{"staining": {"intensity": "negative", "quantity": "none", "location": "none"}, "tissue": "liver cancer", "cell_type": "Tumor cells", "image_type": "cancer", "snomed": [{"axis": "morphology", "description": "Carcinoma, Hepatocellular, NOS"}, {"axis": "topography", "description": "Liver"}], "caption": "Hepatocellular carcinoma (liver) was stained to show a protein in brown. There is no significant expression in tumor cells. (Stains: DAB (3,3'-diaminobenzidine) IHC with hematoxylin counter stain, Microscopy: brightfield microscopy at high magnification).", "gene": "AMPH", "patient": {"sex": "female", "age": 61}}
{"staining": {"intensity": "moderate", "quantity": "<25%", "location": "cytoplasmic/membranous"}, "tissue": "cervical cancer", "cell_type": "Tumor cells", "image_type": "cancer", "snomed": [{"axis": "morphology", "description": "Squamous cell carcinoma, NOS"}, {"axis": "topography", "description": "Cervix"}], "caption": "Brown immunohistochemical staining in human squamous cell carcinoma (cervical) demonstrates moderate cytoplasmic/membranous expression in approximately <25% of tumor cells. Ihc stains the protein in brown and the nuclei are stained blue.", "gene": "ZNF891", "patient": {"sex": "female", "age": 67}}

__________________________________________________

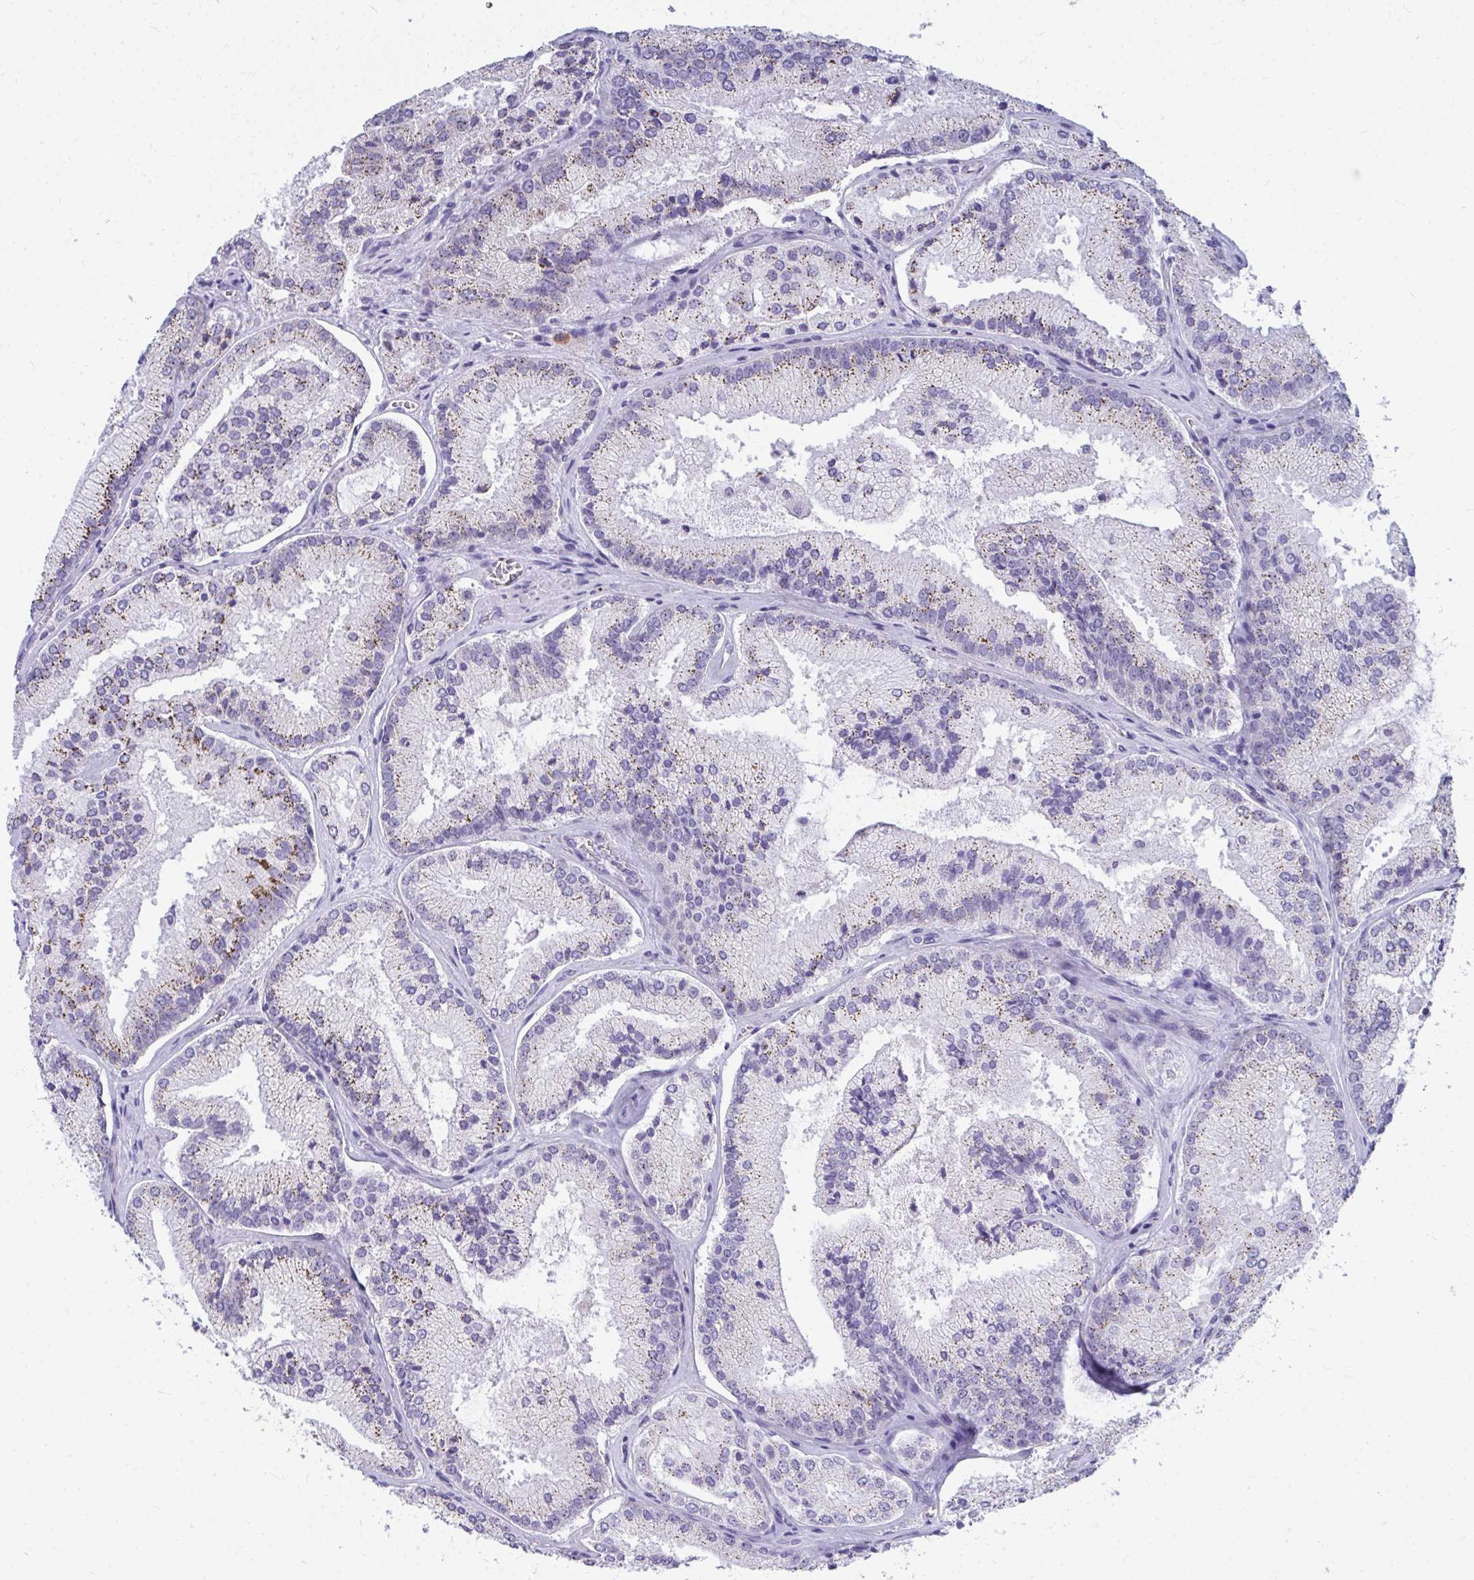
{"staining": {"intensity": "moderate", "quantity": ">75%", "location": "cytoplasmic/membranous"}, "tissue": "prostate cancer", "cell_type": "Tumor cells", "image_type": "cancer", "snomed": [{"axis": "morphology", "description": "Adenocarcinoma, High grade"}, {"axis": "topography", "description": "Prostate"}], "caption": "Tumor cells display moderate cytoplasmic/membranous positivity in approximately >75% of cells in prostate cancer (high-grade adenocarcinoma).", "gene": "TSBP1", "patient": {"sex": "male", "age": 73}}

__________________________________________________

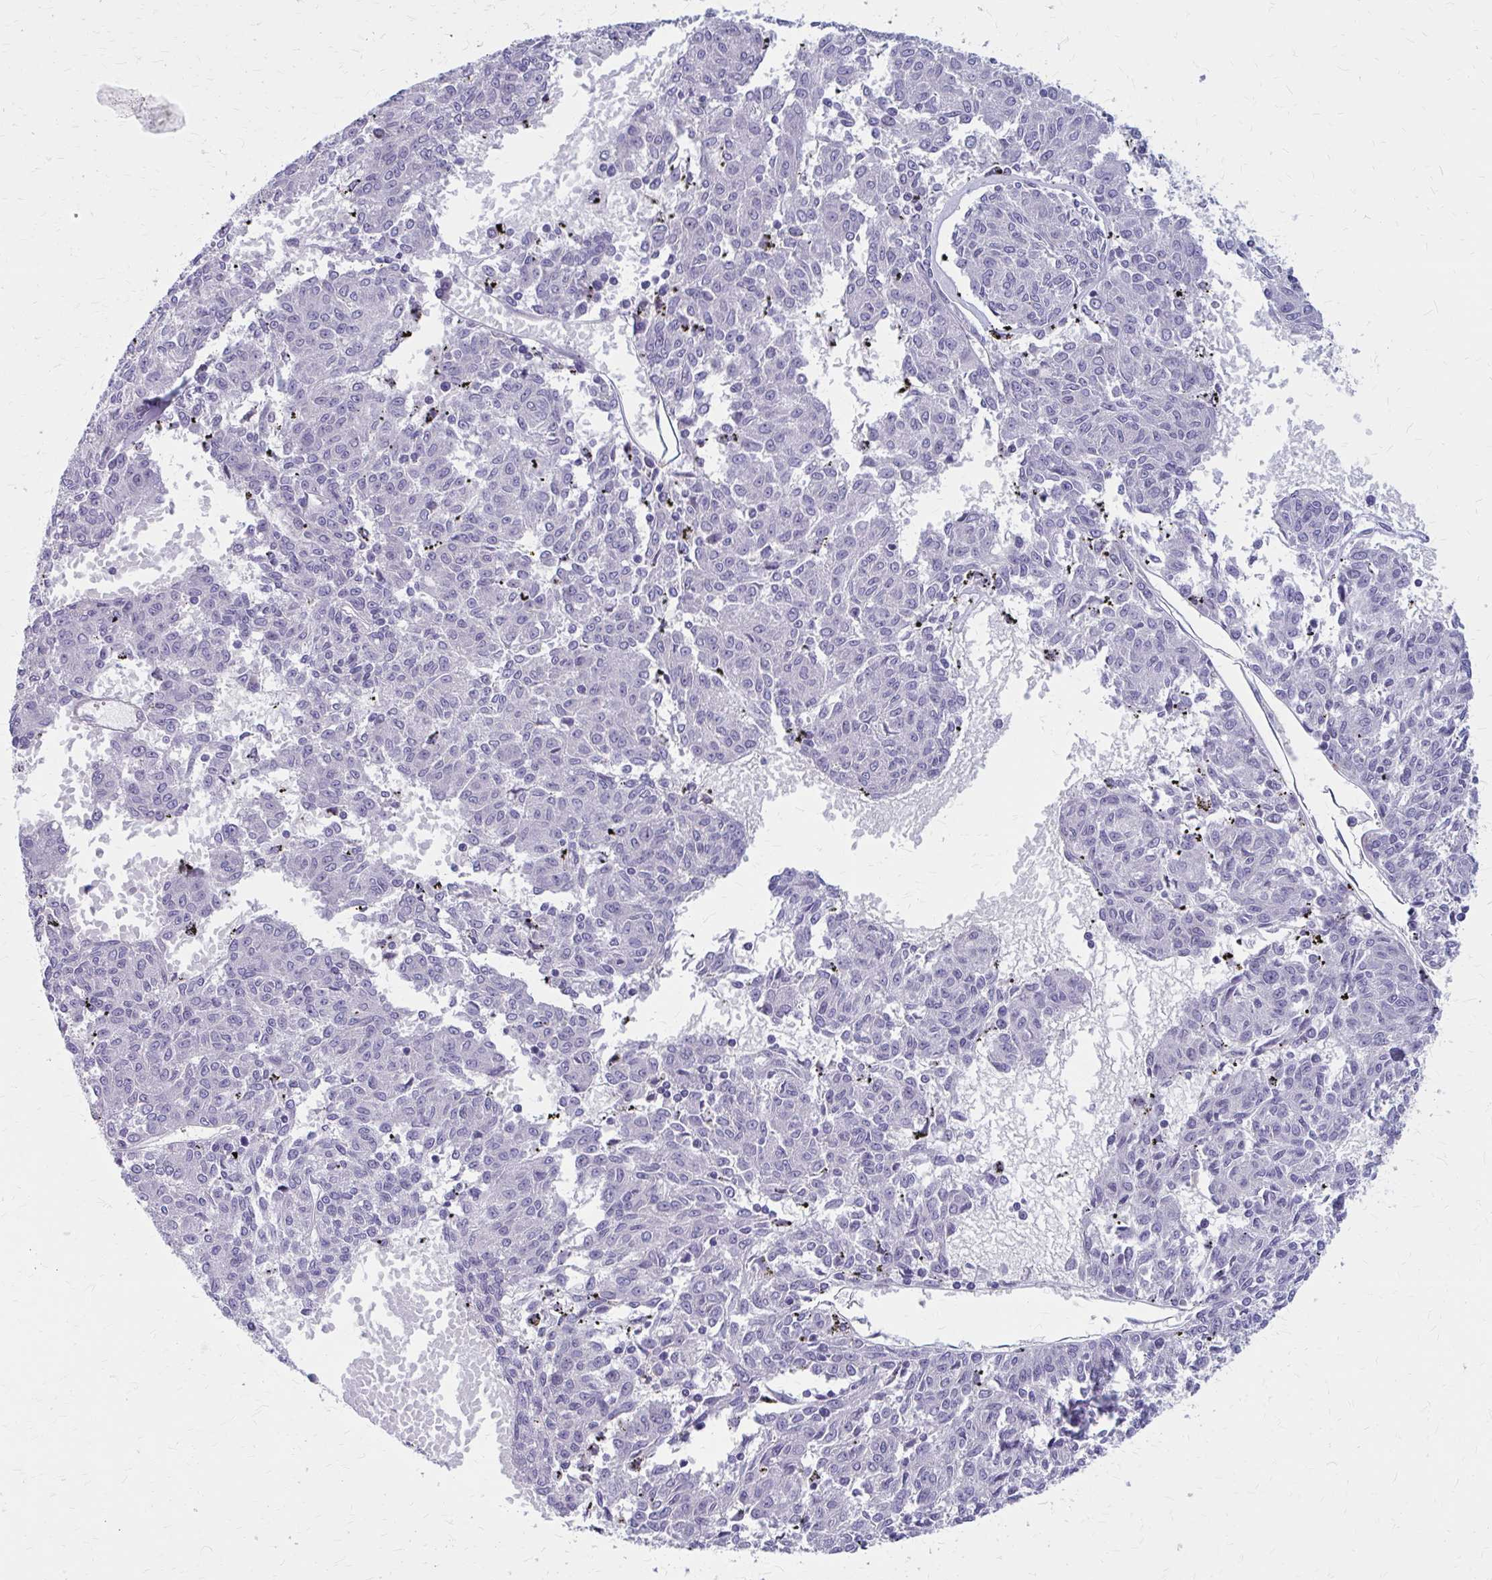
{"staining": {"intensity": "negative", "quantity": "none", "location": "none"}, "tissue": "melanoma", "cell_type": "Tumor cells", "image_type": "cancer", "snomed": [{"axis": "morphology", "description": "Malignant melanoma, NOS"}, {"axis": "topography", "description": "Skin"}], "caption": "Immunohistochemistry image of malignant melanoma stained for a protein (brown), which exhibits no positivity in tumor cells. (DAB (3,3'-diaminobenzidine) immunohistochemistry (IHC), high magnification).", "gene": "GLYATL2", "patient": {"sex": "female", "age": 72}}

__________________________________________________

• _What is needed_: Number of lines containing the word "negative" in the material above: report this figure and nothing more.

• _Response area_: 2